» Selected passage:
┏━━

Physics Vocabulary: Fundamental Science Terms Defined

Physics is the most fundamental of the natural sciences—it describes the laws governing matter, energy, space, and time. From the motion of a baseball to the behavior of subatomic particles, from the energy that heats your home to the gravity that keeps planets in orbit, physics vocabulary provides the framework for understanding the universe. This guide defines essential terms across classical mechanics, thermodynamics, electromagnetism, waves, optics, nuclear physics, quantum mechanics, and relativity—equipping students, curious learners, and science vocabulary builders with the language of the physical world.

Mechanics

Mechanics is the branch of physics dealing with motion and forces—the first topics most students encounter.

Force

A push or pull on an object, measured in newtons (N). Force can cause an object to accelerate, decelerate, change direction, or deform.

Mass

The quantity of matter in an object, measured in kilograms (kg). Mass is an intrinsic property that does not change with location, unlike weight.

Weight

The gravitational force acting on an object's mass. Weight = mass × gravitational acceleration (W = mg). On Earth, g ≈ 9.8 m/s².

Velocity

The rate of change of an object's position in a specific direction—a vector quantity with both magnitude (speed) and direction.

Acceleration

The rate of change of velocity over time, measured in meters per second squared (m/s²). An object accelerates when it speeds up, slows down, or changes direction.

Newton's First Law (Inertia)

An object at rest stays at rest, and an object in motion stays in motion at constant velocity, unless acted upon by a net external force. Inertia is an object's resistance to change in motion.

Newton's Second Law

Force equals mass times acceleration (F = ma). The greater the mass of an object, the more force required to accelerate it.

Newton's Third Law

For every action, there is an equal and opposite reaction. When you push against a wall, the wall pushes back with equal force.

Momentum

The product of an object's mass and velocity (p = mv). Momentum is conserved in collisions—the total momentum before equals the total after.

┗━━

» Set of tasks:
• a. Reproduce the physics glossary from "Physics is the" to "direction, or deform.", inclusive, swapping "deform" for "change shape".
• b. Using the physics glossary, explain why a more massive object needs more force to accelerate.
• c. In the physics glossary, what unit is force measured in?

» Data lines:
┏━━

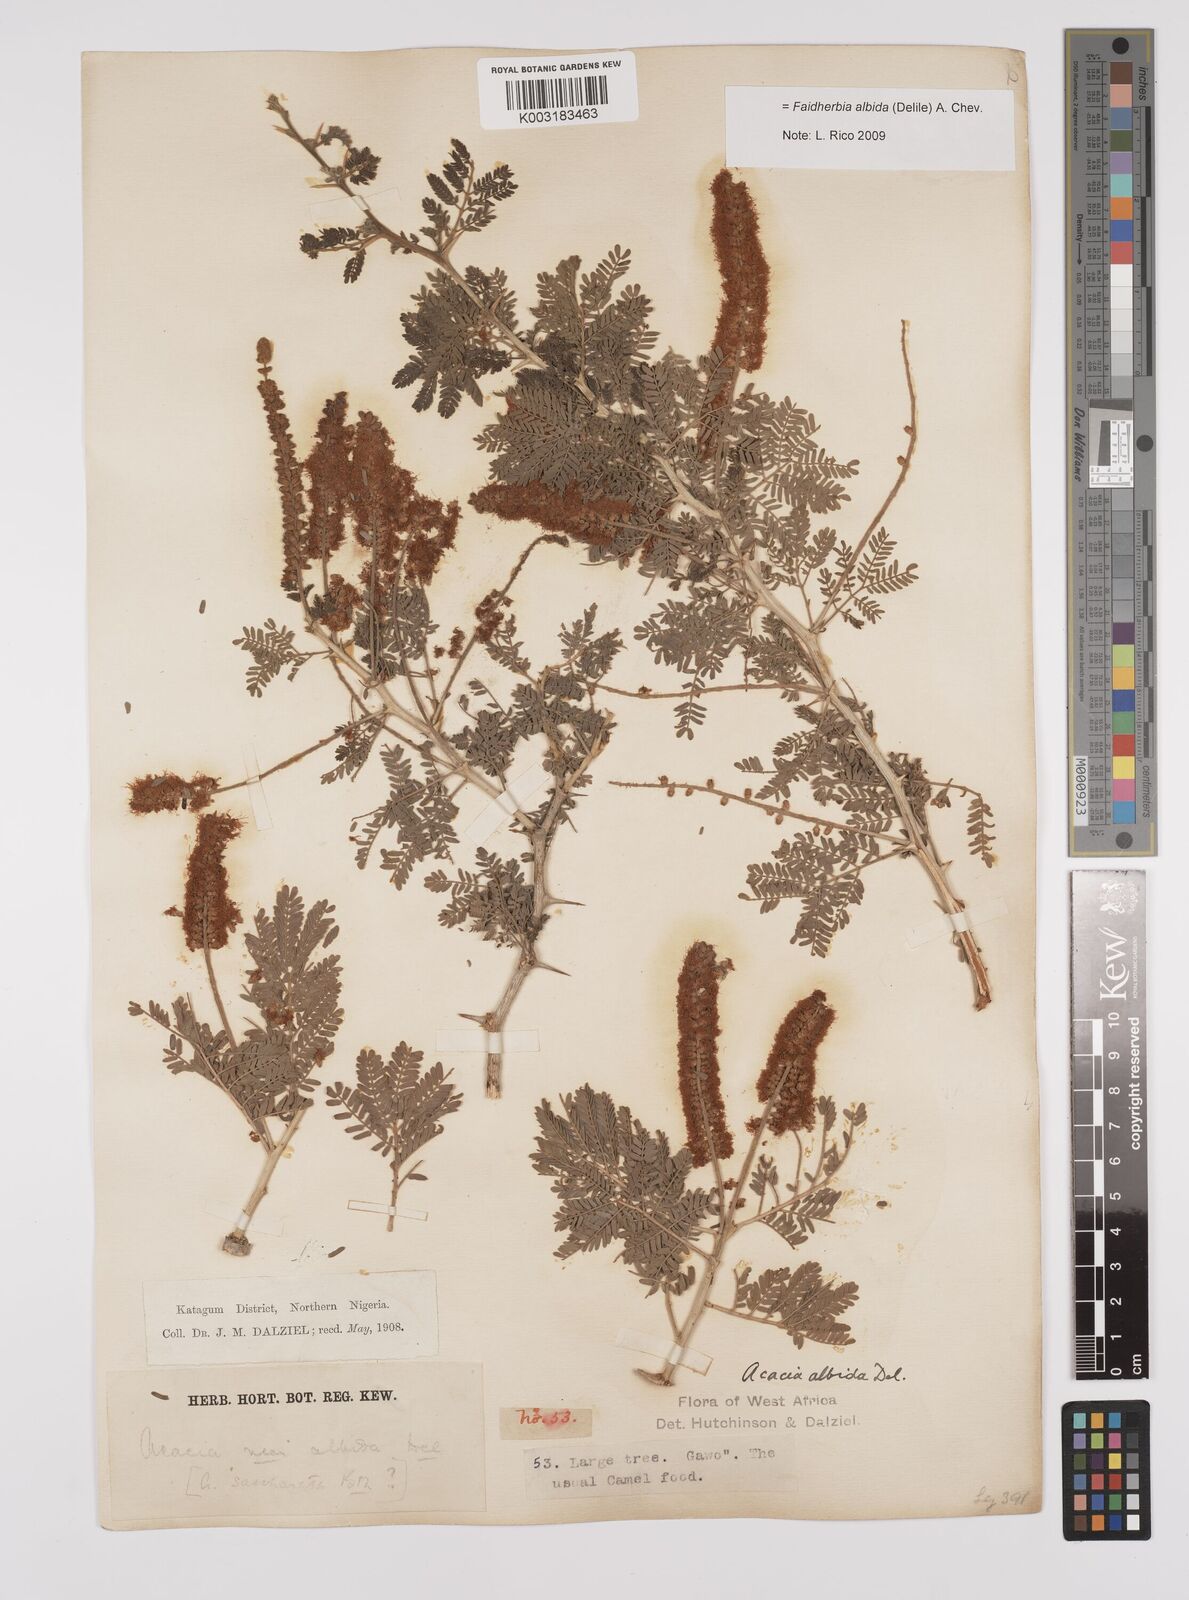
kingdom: Plantae
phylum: Tracheophyta
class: Magnoliopsida
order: Fabales
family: Fabaceae
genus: Faidherbia
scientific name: Faidherbia albida
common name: Anatree
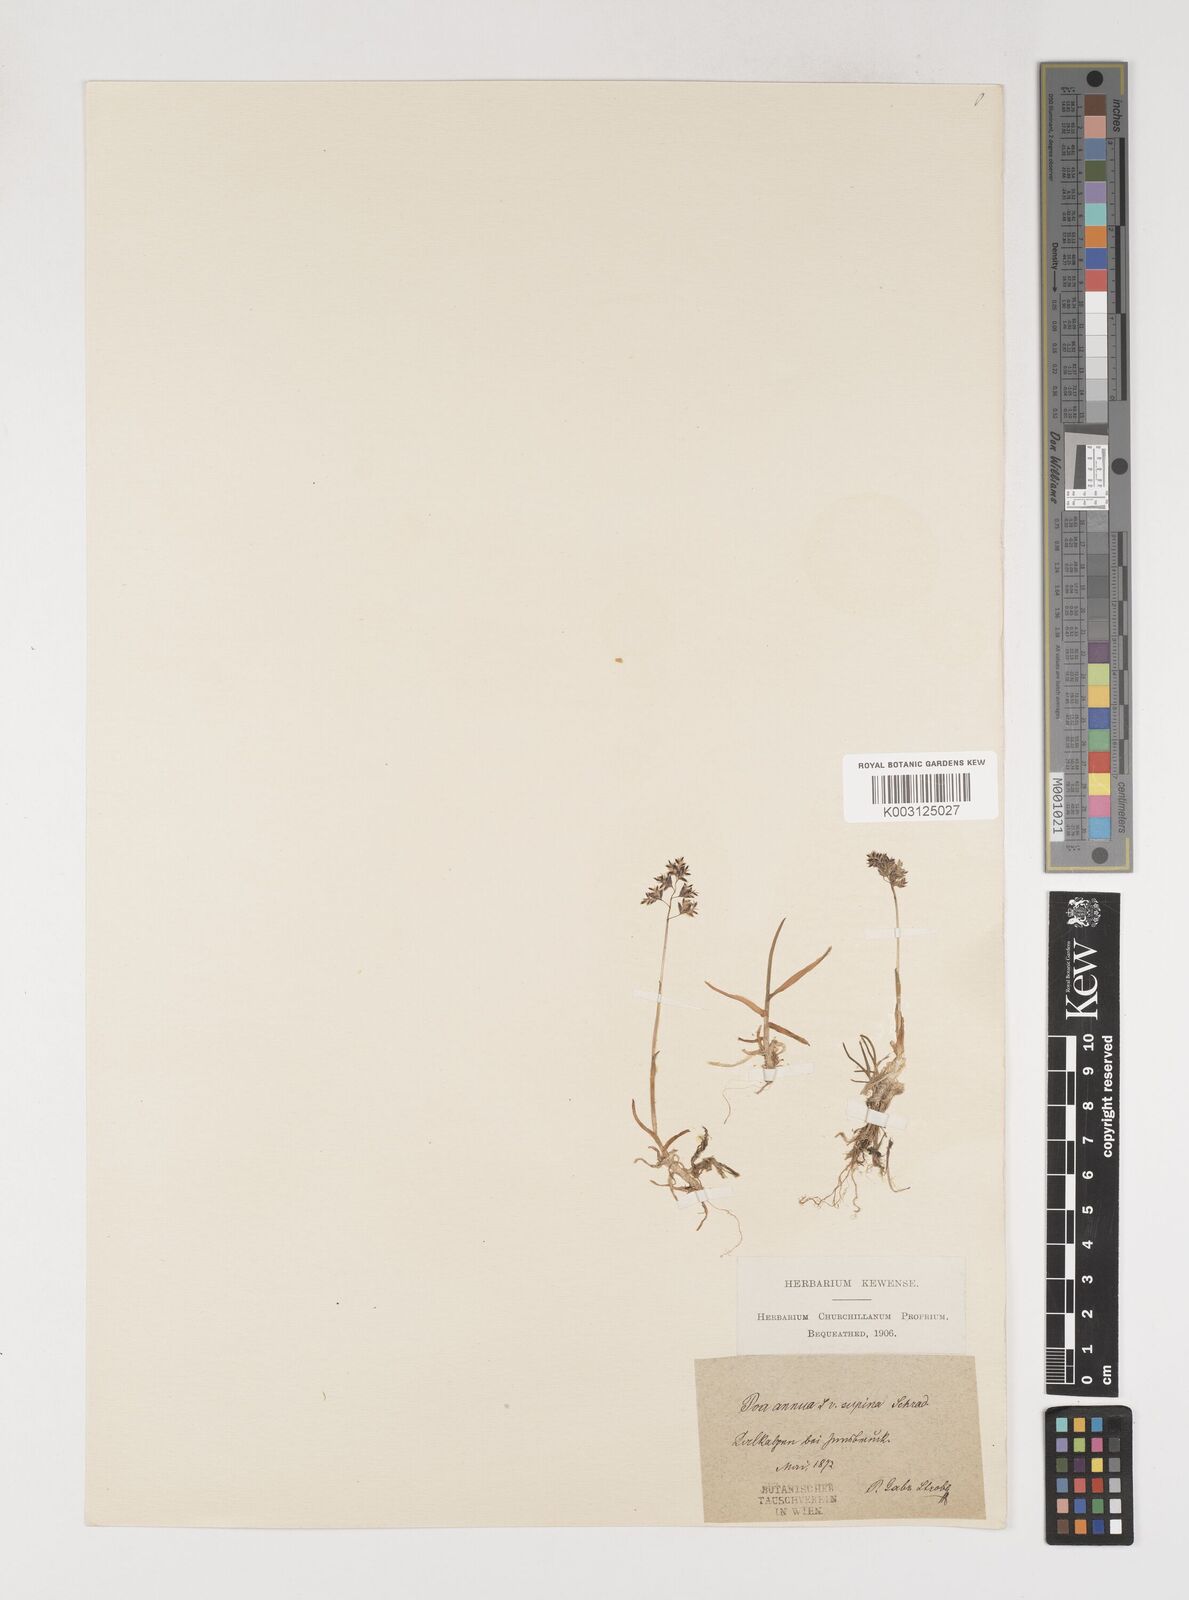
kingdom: Plantae
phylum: Tracheophyta
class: Liliopsida
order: Poales
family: Poaceae
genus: Poa
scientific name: Poa supina
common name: Supina bluegrass
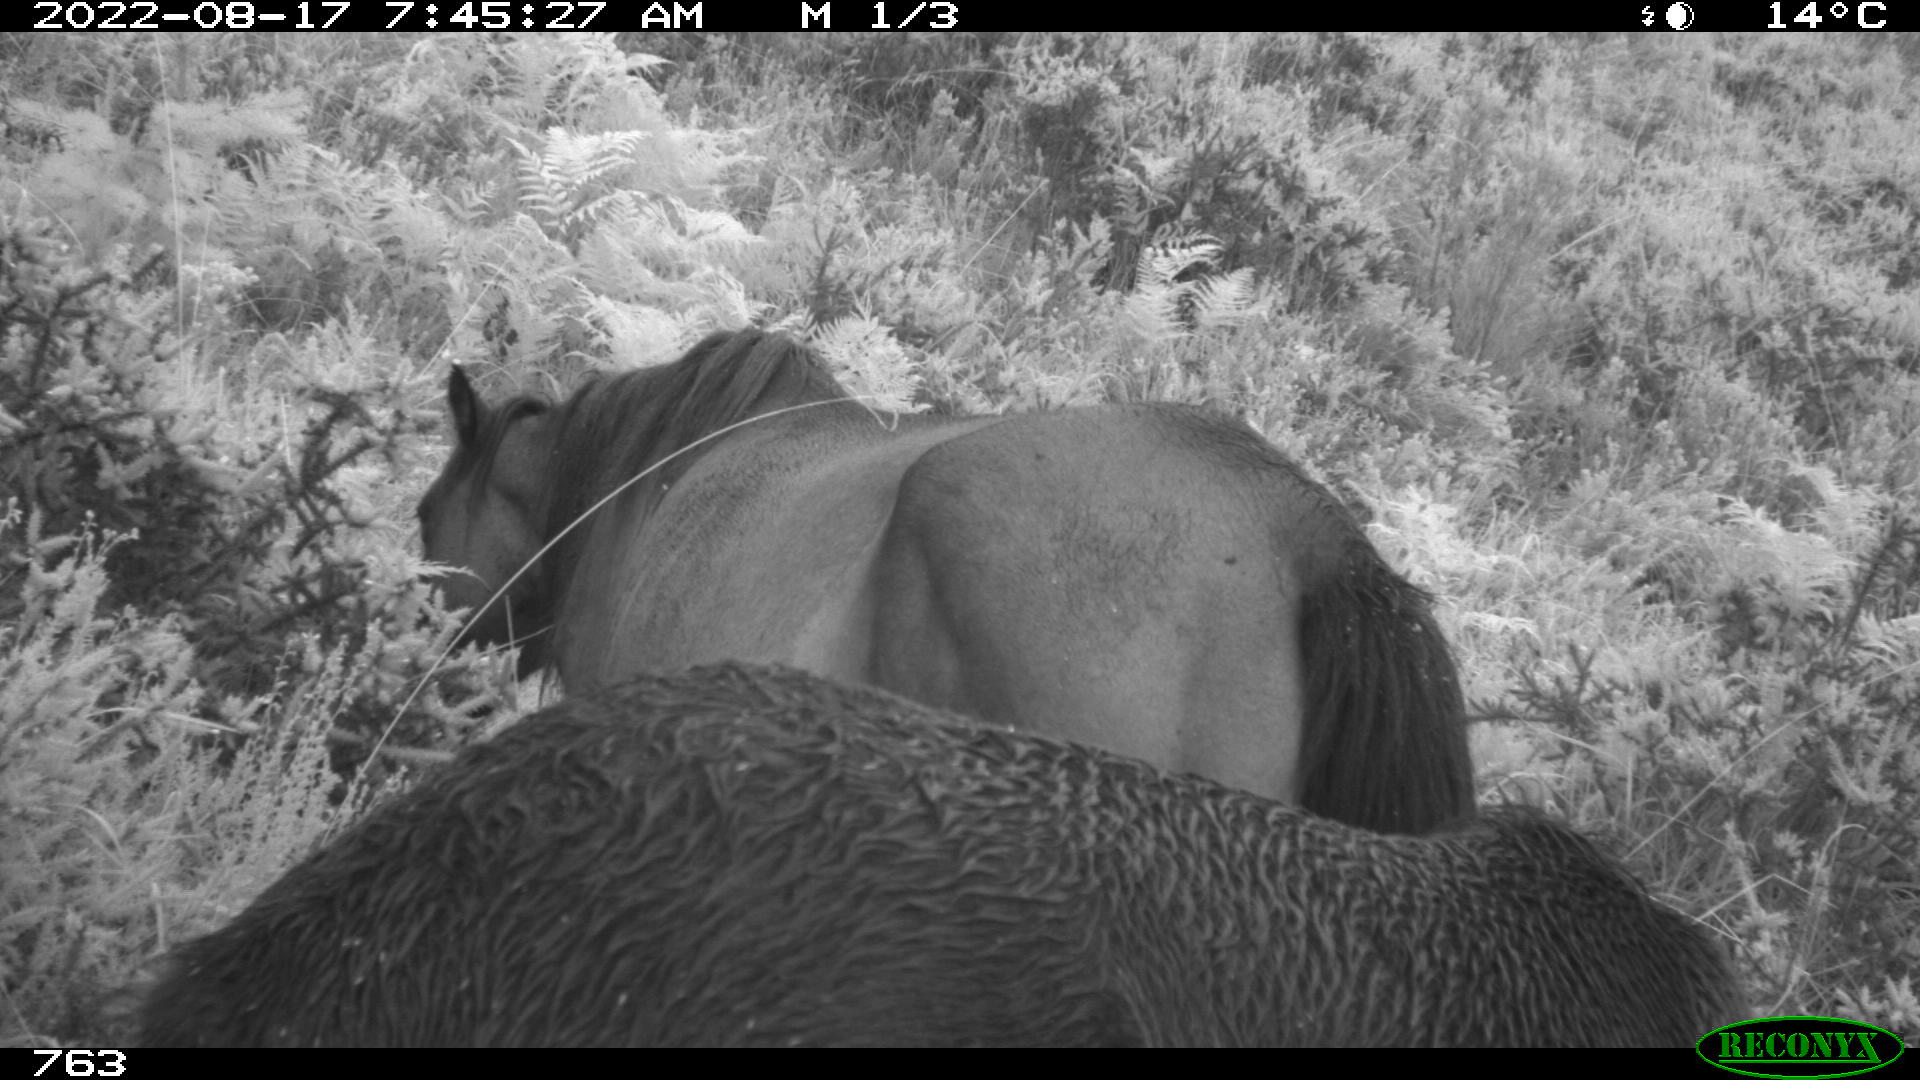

┗━━

» Response list:
• a.
Physics is the most fundamental of the natural sciences—it describes the laws governing matter, energy, space, and time. From the motion of a baseball to the behavior of subatomic particles, from the energy that heats your home to the gravity that keeps planets in orbit, physics vocabulary provides the framework for understanding the universe. This guide defines essential terms across classical mechanics, thermodynamics, electromagnetism, waves, optics, nuclear physics, quantum mechanics, and relativity—equipping students, curious learners, and science vocabulary builders with the language of the physical world.

Mechanics

Mechanics is the branch of physics dealing with motion and forces—the first topics most students encounter.

Force

A push or pull on an object, measured in newtons (N). Force can cause an object to accelerate, decelerate, change direction, or change shape.

• b. Force equals mass times acceleration (F = ma). So the greater an object's mass, the more force is required to accelerate it.

• c. Newtons (N).